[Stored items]
------------------------
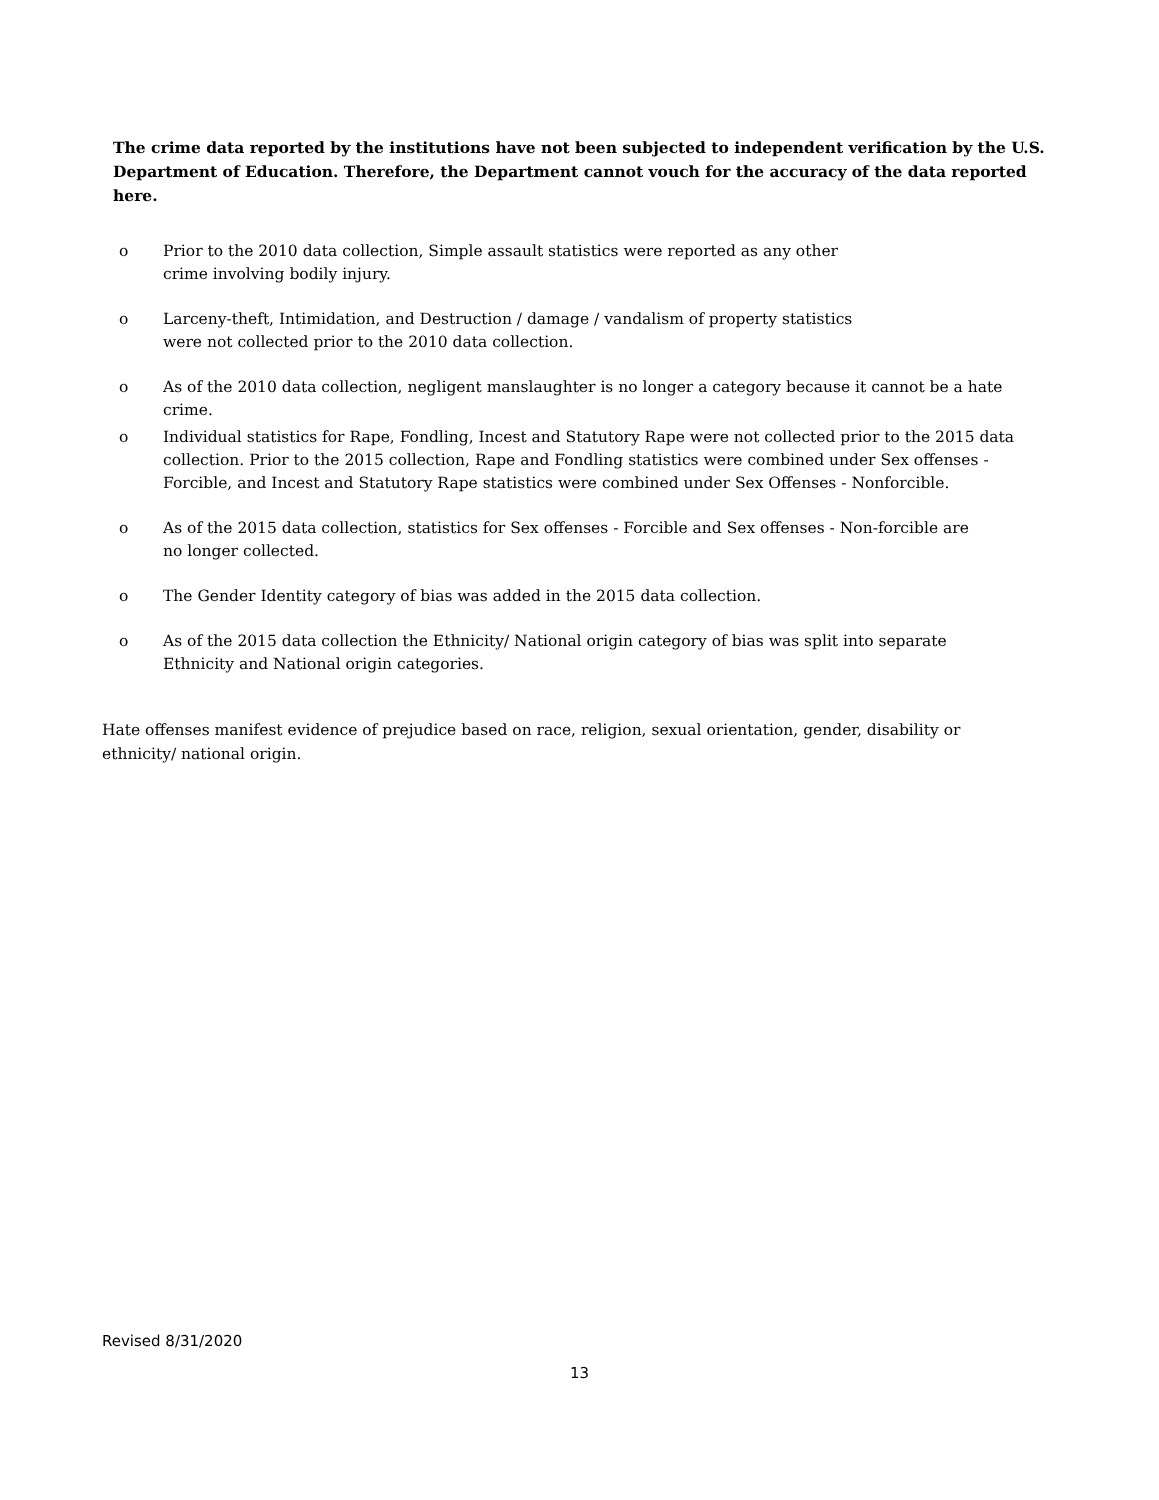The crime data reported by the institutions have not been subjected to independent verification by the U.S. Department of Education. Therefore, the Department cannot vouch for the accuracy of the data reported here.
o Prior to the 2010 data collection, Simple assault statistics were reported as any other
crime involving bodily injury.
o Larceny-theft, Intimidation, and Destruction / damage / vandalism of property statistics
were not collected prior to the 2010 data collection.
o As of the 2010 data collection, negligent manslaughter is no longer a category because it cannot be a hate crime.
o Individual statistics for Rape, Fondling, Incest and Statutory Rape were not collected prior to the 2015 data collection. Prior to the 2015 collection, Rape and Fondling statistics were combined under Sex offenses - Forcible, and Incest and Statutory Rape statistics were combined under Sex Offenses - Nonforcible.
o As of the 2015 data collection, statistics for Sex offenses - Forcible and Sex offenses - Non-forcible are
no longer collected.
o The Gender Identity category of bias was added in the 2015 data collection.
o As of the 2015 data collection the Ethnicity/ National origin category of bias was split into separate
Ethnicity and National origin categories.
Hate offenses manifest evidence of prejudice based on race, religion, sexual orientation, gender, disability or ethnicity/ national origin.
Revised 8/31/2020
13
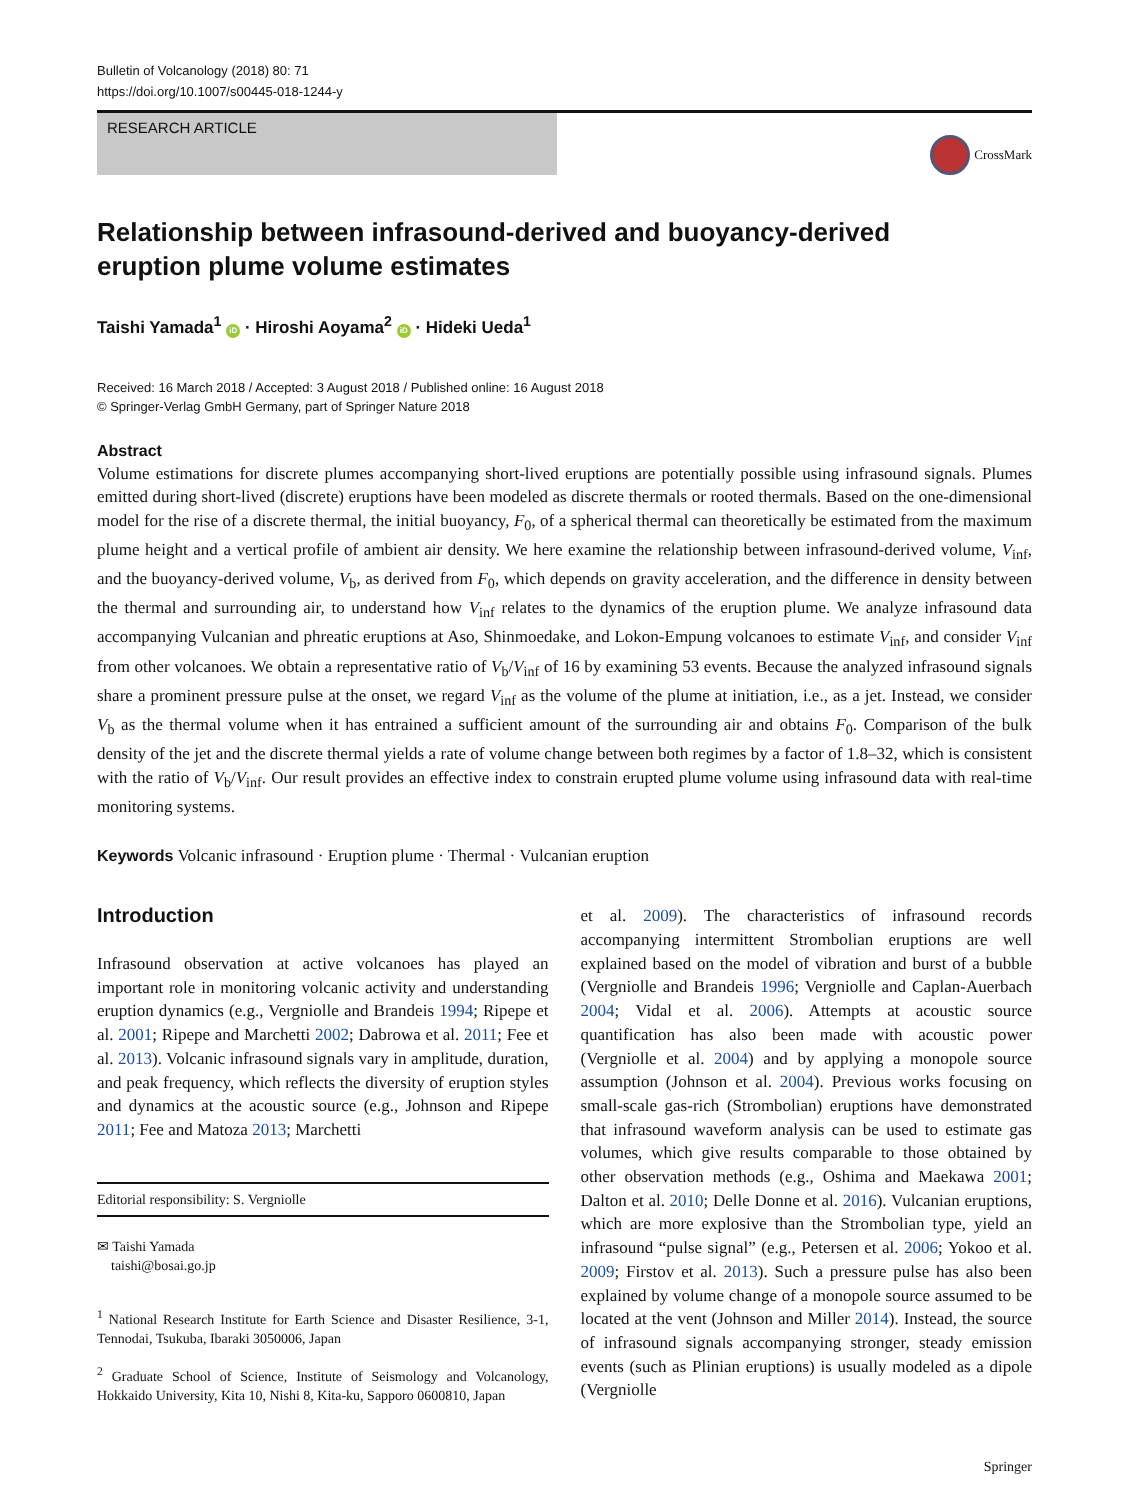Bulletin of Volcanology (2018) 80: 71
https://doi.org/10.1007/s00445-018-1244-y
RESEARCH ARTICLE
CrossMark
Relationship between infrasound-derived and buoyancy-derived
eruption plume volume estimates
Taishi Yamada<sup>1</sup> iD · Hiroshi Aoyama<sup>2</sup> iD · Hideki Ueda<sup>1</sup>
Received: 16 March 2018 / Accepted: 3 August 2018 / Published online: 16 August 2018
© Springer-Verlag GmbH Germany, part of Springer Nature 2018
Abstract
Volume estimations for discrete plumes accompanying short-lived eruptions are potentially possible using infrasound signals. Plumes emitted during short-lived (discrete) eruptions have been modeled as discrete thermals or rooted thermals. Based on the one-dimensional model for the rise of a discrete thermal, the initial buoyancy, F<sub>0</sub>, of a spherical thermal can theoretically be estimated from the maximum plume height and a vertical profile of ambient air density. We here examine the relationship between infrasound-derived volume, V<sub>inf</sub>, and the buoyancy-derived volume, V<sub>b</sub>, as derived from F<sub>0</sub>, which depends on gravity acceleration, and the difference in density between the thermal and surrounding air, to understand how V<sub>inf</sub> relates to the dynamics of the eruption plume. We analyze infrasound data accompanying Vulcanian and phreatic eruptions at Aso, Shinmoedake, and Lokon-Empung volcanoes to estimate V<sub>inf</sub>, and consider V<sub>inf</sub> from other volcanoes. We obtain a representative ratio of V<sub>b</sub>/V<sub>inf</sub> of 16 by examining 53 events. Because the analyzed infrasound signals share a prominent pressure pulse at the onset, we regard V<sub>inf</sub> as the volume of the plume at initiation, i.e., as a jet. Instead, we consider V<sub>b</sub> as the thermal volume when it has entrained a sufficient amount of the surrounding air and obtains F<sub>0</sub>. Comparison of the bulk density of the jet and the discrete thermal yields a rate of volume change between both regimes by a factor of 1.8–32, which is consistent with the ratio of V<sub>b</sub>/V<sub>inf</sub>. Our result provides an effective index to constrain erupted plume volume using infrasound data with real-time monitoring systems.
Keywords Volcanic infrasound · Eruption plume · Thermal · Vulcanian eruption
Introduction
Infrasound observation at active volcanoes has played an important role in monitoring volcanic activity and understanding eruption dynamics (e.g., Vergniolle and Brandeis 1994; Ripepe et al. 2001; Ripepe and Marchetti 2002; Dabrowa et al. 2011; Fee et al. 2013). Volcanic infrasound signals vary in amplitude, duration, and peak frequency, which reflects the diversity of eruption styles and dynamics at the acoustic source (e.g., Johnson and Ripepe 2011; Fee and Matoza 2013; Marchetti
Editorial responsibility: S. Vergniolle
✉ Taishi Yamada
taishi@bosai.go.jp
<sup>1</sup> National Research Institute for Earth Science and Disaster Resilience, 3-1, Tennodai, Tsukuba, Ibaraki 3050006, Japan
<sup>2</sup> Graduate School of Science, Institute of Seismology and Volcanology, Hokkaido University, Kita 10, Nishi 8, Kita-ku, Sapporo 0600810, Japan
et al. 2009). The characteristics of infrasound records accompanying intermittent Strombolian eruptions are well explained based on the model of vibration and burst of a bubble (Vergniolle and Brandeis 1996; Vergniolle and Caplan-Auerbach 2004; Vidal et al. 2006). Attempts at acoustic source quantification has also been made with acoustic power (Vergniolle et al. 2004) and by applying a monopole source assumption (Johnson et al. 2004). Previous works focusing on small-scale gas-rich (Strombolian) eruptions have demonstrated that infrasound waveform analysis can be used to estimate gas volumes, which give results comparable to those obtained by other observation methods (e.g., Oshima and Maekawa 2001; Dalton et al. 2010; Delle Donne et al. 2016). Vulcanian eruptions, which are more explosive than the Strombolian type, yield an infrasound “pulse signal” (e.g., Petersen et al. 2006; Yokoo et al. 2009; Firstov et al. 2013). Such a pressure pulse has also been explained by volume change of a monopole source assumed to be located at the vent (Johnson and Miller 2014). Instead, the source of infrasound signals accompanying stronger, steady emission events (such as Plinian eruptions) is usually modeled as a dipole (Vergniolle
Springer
------------------------
> **THE PROBLEM**
Every line of the data that includes the word "Japan" should be copied.

> **SOLUTION TO THIS PROBLEM**
<sup>1</sup> National Research Institute for Earth Science and Disaster Resilience, 3-1, Tennodai, Tsukuba, Ibaraki 3050006, Japan
<sup>2</sup> Graduate School of Science, Institute of Seismology and Volcanology, Hokkaido University, Kita 10, Nishi 8, Kita-ku, Sapporo 0600810, Japan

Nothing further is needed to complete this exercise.